Hmm I replied too quickly. If we need to consider other non-KVM kernel
components mistakenly call tdx_enable() w/o doing VMXON on all online cpus
first, there's one issue when using CR4.VMXE to check whether VMXON has been
done (or even whether VMX has been enabled) in my above pseudo seamcall()
implementation.

The problem is above seamcall() code isn't IRQ safe between CR4.VMXE check and
the actual SEAMCALL.

KVM does VMXON/VMXOFF for all online cpus via IPI:

// when first VM is created
on_each_cpu(hardware_enable, NULL, 1);

// when last VM is destroyed
on_each_cpu(hardware_disable, NULL, 1);

Consider this case:

1) KVM does VMXON for all online cpus (a VM created)
2) Another kernel component is calling tdx_enable()
3) KVM does VMXOFF for all online cpus (last VM is destroyed)

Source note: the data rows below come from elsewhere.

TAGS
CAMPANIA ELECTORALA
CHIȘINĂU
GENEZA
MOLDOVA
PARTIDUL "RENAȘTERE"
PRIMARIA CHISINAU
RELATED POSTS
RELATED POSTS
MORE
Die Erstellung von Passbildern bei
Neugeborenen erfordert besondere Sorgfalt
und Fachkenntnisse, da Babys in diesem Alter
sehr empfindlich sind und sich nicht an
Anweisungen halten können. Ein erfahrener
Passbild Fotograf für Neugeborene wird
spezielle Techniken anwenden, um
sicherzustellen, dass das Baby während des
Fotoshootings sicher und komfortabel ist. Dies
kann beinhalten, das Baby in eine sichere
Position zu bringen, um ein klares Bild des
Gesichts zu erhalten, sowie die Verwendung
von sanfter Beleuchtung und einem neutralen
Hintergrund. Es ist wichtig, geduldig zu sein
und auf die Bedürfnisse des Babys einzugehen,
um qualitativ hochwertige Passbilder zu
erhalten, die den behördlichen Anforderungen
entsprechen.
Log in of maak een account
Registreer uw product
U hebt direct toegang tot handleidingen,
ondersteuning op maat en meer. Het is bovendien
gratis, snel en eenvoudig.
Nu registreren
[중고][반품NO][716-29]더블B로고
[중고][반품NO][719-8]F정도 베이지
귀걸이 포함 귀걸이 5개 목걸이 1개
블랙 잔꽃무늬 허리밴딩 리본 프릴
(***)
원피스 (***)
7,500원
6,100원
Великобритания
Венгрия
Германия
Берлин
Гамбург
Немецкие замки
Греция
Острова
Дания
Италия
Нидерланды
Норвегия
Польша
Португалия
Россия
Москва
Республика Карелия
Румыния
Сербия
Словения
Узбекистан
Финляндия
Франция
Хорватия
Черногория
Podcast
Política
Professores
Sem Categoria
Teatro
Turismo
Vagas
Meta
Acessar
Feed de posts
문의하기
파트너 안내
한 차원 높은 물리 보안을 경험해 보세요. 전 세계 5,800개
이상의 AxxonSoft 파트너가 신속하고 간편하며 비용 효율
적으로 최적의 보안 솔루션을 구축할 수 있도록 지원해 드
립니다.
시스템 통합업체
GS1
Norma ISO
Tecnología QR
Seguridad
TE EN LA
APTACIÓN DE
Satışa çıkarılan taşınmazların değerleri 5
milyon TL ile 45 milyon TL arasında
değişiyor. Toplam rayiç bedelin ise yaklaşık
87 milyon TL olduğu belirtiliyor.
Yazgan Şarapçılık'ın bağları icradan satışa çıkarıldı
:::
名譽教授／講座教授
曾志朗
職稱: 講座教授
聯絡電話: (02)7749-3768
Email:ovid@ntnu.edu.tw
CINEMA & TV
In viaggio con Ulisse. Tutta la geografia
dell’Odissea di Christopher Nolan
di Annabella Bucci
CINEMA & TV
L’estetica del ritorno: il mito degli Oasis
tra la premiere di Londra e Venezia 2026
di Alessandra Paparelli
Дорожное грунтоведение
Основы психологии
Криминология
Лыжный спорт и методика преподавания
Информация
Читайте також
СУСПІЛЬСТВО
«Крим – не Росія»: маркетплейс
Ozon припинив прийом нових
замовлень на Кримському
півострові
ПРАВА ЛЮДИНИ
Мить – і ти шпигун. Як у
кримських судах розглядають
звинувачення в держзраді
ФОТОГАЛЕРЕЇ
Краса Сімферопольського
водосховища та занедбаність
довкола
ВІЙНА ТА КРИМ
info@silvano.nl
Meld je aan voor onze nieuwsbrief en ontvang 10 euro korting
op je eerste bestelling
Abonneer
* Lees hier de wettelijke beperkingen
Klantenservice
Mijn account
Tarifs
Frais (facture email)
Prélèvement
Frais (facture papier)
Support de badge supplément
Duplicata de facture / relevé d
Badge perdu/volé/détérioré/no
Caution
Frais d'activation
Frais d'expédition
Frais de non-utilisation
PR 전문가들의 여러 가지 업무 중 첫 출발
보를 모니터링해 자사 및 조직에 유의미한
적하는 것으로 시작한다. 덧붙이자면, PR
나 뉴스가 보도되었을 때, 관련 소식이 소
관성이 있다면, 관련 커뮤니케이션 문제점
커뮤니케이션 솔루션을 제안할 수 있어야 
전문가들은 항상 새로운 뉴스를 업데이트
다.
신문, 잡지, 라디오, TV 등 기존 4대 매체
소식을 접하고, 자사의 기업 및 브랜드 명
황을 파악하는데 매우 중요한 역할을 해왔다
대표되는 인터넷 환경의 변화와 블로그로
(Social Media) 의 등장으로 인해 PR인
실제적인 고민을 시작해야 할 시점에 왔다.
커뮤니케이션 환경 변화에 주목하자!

When 2) and 3) happen in parallel on different cpus, below race can happen:

CPU 0 (CR4.VMXE enabled) CPU 1 (CR4.VMXE enabled)

non-KVM thread calling seamcall() KVM thread doing VMXOFF via IPI

Check CR4.VMXE <- pass
on_each_cpu(hardware_disable)

send IPI to CPU 0 to do VMXOFF
<-------
// Interrupted
// IRQ handler to do VMXOFF

VMXOFF 
clear CR4.VMXE

// IRQ done.
// Resume to seamcall()

SEAMCALL <-- #UD

So we do need to handle #UD in the assembly if we want tdx_enable() to be safe
in general (doesn't cause Oops even mistakenly used out of KVM).

However, in TDX CPU online callback, checking CR4.VMXE to know whether VMXON has
been done is fine, since KVM will never send IPI to those "to-be-online" cpus.